Supplied data:

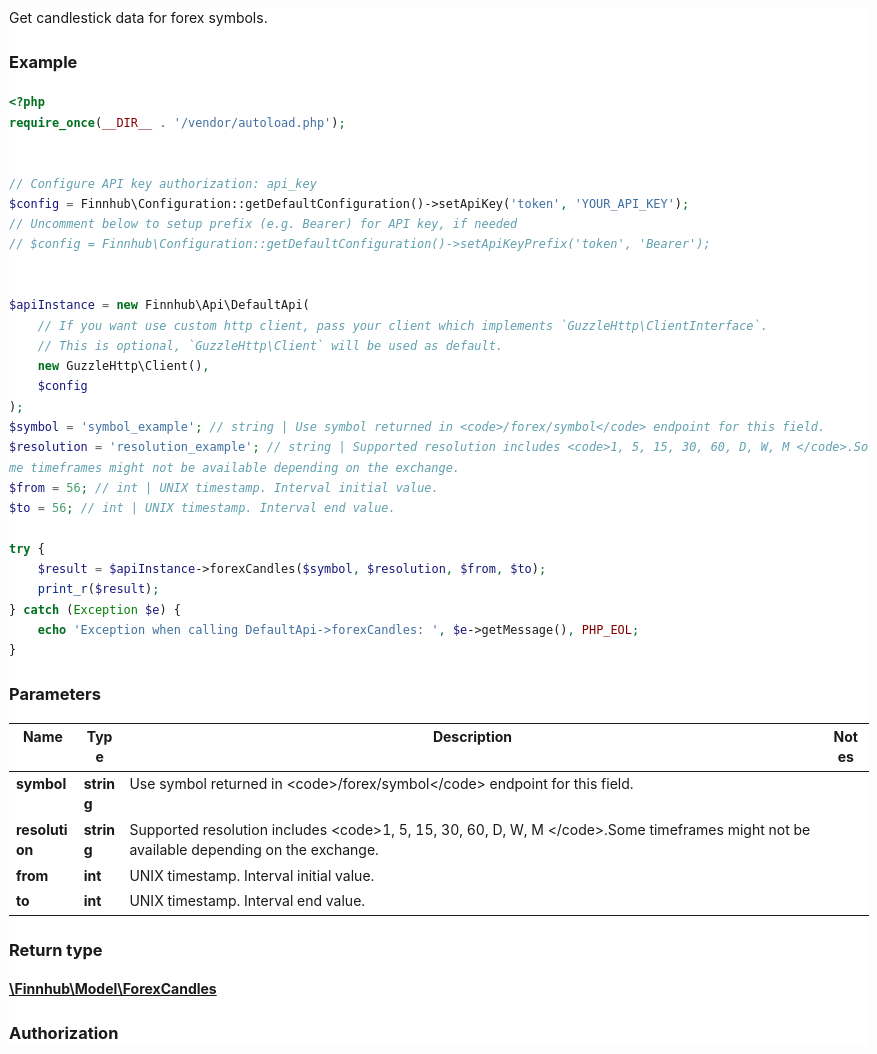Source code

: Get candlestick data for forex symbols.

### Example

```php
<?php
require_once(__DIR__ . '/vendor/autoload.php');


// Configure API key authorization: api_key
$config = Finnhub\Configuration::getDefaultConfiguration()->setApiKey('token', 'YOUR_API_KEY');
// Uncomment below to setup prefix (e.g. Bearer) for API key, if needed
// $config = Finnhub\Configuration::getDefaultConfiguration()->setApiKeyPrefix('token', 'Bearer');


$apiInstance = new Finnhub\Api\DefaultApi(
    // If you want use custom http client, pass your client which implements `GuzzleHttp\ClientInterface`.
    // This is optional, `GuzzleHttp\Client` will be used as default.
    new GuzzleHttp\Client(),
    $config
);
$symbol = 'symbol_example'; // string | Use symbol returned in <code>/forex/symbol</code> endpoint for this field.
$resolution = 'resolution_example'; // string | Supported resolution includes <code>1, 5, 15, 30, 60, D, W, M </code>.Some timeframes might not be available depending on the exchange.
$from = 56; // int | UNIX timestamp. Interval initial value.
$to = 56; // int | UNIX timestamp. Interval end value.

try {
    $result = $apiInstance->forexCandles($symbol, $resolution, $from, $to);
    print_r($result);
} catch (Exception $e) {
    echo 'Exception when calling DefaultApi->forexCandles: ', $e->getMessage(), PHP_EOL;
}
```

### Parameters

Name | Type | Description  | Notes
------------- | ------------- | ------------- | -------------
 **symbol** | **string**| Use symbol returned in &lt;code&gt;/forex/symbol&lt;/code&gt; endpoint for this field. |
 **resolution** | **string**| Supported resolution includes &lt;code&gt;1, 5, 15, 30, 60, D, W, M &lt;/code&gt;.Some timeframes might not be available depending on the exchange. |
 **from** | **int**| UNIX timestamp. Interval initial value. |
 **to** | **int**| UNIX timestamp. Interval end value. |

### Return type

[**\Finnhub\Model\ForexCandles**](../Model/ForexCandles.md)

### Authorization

==

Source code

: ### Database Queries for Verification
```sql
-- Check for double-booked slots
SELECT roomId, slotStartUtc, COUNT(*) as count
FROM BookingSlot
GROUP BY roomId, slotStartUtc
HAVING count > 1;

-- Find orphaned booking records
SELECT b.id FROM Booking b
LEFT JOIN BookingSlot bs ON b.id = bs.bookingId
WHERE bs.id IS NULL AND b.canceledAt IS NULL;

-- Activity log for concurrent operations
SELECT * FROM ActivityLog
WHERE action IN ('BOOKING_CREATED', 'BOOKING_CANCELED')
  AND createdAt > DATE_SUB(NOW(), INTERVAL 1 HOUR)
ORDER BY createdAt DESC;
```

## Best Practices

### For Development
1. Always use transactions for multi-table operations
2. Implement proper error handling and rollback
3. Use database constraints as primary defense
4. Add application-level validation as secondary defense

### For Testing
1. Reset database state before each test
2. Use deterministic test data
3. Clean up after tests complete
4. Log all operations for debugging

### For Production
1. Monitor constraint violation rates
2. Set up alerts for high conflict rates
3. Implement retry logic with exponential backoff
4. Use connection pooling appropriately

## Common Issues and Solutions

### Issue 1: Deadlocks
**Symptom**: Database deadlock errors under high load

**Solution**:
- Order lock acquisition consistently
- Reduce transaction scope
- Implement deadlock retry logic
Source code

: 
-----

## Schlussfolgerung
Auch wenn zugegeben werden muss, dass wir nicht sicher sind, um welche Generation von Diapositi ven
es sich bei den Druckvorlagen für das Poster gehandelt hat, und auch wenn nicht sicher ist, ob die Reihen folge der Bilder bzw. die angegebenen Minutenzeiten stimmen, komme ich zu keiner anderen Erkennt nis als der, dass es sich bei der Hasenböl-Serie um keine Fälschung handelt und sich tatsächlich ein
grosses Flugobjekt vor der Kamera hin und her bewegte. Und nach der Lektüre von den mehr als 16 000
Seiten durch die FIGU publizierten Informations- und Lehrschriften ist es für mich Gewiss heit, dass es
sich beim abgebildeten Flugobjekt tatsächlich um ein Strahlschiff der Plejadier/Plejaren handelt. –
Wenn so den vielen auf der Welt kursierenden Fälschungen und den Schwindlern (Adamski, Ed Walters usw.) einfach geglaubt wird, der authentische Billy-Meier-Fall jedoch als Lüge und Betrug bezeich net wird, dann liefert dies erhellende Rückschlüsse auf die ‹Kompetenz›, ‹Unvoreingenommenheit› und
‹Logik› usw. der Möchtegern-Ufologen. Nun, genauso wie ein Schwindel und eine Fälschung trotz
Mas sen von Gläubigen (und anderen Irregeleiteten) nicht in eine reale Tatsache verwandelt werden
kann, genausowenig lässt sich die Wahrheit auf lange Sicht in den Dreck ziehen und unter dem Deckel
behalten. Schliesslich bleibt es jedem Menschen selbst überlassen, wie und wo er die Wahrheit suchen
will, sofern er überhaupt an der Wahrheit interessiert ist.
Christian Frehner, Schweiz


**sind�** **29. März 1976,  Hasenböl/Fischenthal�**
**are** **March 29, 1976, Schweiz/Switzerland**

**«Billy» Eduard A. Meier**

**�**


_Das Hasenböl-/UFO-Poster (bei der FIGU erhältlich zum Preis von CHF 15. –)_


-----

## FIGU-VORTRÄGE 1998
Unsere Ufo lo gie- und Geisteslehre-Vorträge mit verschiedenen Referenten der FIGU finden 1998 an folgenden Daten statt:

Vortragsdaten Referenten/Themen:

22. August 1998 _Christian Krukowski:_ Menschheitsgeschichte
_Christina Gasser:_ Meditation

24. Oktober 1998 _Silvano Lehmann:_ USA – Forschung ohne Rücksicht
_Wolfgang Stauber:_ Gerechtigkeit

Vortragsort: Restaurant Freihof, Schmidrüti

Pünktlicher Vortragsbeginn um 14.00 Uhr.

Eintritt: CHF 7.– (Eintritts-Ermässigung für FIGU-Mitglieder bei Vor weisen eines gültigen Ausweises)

...

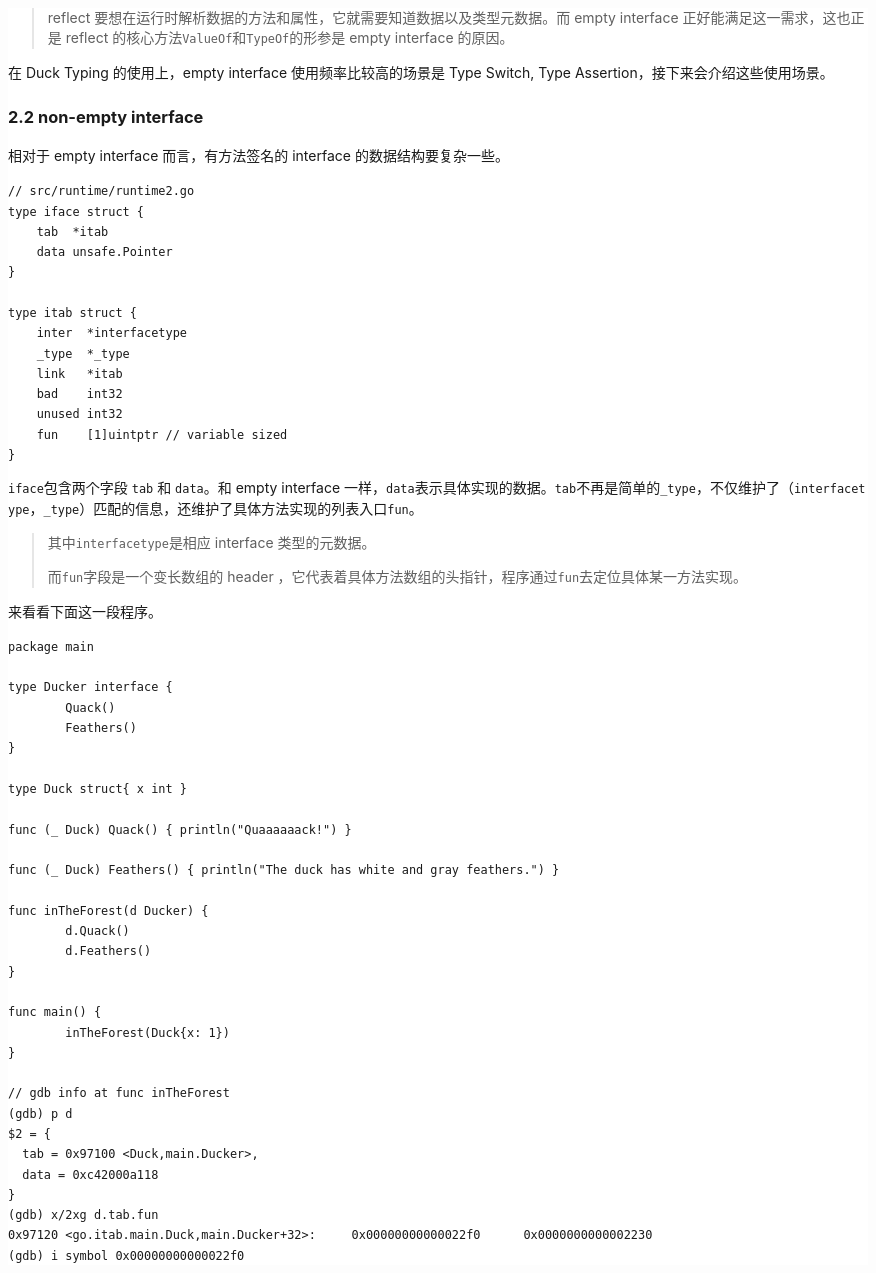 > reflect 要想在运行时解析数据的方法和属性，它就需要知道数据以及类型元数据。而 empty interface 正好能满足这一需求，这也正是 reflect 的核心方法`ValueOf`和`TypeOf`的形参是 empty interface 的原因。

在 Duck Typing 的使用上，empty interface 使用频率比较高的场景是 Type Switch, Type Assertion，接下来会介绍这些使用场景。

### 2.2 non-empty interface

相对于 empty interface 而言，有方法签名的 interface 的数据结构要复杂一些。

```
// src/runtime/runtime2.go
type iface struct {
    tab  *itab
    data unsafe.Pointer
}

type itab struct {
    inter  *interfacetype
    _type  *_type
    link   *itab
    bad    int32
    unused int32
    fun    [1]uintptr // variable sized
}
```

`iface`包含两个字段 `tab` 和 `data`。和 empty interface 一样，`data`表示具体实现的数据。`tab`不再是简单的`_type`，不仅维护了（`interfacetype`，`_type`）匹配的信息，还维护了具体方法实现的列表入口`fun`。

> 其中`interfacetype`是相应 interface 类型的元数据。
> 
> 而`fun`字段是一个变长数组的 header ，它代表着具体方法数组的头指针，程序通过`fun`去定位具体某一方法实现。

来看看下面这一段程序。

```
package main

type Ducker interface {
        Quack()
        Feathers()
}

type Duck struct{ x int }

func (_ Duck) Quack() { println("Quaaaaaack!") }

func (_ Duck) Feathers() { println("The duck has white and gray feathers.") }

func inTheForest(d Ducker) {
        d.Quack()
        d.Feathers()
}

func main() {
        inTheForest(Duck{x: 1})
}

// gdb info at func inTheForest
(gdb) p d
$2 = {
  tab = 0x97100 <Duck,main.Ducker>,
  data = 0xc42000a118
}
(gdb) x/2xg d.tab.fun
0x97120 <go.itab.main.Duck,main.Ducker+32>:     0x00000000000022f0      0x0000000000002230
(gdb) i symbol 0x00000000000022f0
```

Prompt: Above are the records; from them, give again exactly the lines from the one containing "4. Add application-level" through the one containing "Auch wenn zugegeben", both included.

Written reply:
4. Add application-level validation as secondary defense

### For Testing
1. Reset database state before each test
2. Use deterministic test data
3. Clean up after tests complete
4. Log all operations for debugging

### For Production
1. Monitor constraint violation rates
2. Set up alerts for high conflict rates
3. Implement retry logic with exponential backoff
4. Use connection pooling appropriately

## Common Issues and Solutions

### Issue 1: Deadlocks
**Symptom**: Database deadlock errors under high load

**Solution**:
- Order lock acquisition consistently
- Reduce transaction scope
- Implement deadlock retry logic
Source code

: 
-----

## Schlussfolgerung
Auch wenn zugegeben werden muss, dass wir nicht sicher sind, um welche Generation von Diapositi ven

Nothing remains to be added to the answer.